Convert the stretch from the line containing "Zendesk is a" through the line containing "Some of its" in the records below into a JSON list of strings, one string per line, with blank lines left out.

▶ [Given records]
□ □ □ □ □ □ □

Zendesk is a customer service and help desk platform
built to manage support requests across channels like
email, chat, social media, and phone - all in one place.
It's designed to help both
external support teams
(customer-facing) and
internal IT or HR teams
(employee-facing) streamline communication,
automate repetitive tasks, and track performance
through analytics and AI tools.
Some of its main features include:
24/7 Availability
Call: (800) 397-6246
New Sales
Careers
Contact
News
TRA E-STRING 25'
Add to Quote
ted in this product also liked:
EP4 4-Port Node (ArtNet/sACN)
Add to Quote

□ □ □ □ □ □ □

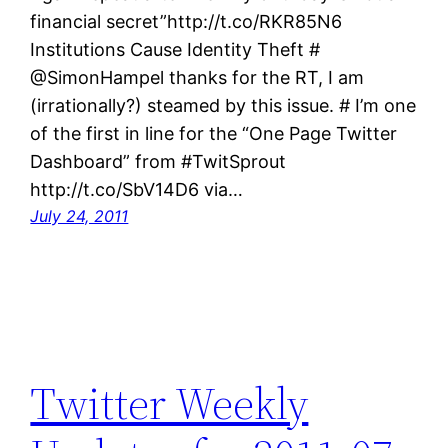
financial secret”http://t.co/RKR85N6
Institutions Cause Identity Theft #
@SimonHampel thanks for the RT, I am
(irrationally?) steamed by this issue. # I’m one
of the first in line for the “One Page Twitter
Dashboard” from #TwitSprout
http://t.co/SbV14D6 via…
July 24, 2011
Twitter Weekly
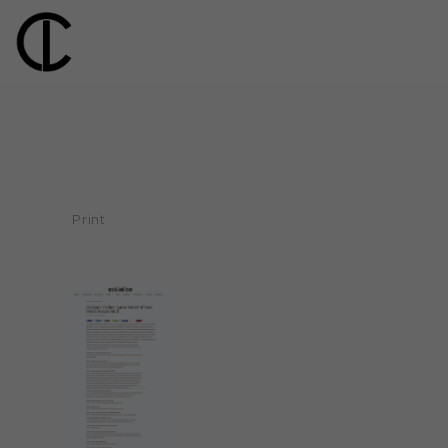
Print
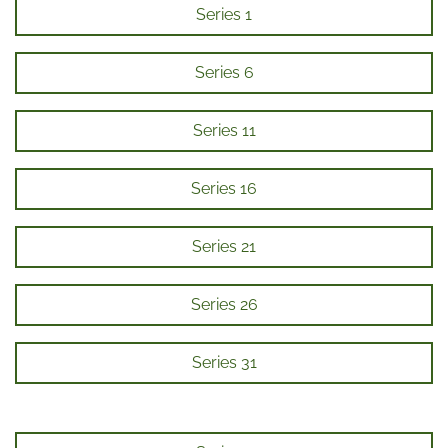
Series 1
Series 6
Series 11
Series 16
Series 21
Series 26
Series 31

□ □ □ □ □ □ □

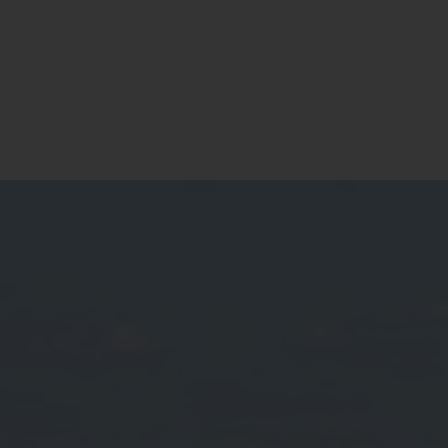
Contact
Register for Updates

□ □ □ □ □ □ □

▶ [Exercise output]
[
  "Zendesk is a customer service and help desk platform",
  "built to manage support requests across channels like",
  "email, chat, social media, and phone - all in one place.",
  "It's designed to help both",
  "external support teams",
  "(customer-facing) and",
  "internal IT or HR teams",
  "(employee-facing) streamline communication,",
  "automate repetitive tasks, and track performance",
  "through analytics and AI tools.",
  "Some of its main features include:"
]